- WORK TO COMPLETE -
(a) In the play biting thread, how old does embee say Flo is now?
(b) In the play biting thread, what did embee teach her young daughter to do when Flo jumped up and nipped, and why?

# play biting



## helen (Apr 13, 2011)

anyone any tips on how to stop play biting poppy only 8 weeks doesnt do it with adults but kids aged 9 and 11 suffering!she must think they are littermates i think also pulling their clothes when excited and playing doesnt let go has to be removed kids have started sqeauking loudly like puppies and she does take more notice (son aged 11 not as comfortable as his sister who has perfected it!)any advice much welcomed apart from this she is a darling and catching on to training fast made herself very much at home and not phased by anything as yet breeder did say she was a "confident little madam" we love her to bits


----------



## embee (Dec 27, 2010)

This is a useful article http://www.crickethollowfarm.com/biteinhib.htm

Also I taught my little one, who was 4 when we got Flo, to turn her back and put her hands in the air to stop Flo jumping up and nipping so her little flappy hands couldn't be reached.

I imagine a girl would be better at the squealing to stop them biting than a boy!

It's all worth it in the end. Flo is now 16 months and I watched her standing in the trampoline yesterday with my 5 year old girl who was jumping up and down, pulling her, holding her paws to try and make her jump up and down and Flo just stayed calm, still and took it all without jumping or mouthing Elli once.


----------



## Tressa (Aug 31, 2010)

Thats a great article, Mandy - very useful. BTW cant believe Flo is a 'senior cockapoo' at her age


----------



## embee (Dec 27, 2010)

Tressa said:


> Thats a great article, Mandy - very useful. BTW cant believe Flo is a 'senior cockapoo' at her age


No silly - it's me who's the Senior Cockapoo - they give you a different status based on the number of posts not based on your dogs age. Wilfiboy is a veteran as she spends so much time mooching about on the forum!! Don't know what we become after veteran - dread to think!!!!!!

- DATASET SECTION -
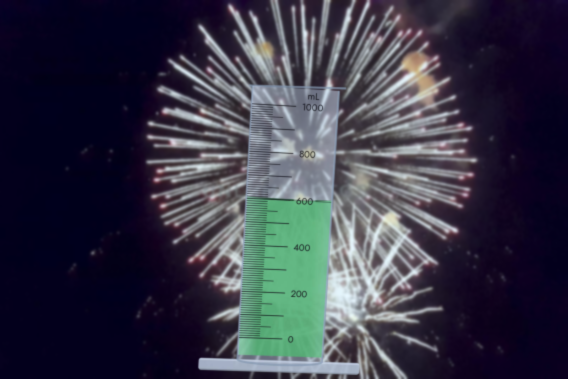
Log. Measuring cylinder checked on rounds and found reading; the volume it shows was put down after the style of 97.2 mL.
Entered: 600 mL
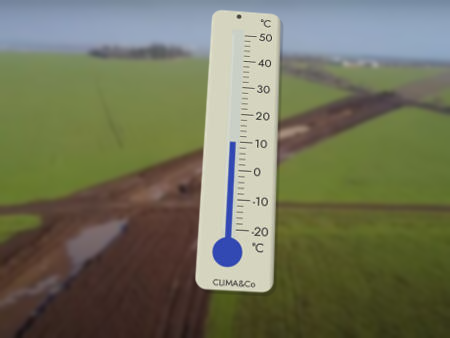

- ACTIVITY ANSWERS -
(a) Flo is now 16 months old.

(b) She taught her daughter to turn her back and put her hands in the air. This kept Flo from jumping up and nipping, because the girl's little flappy hands were out of reach.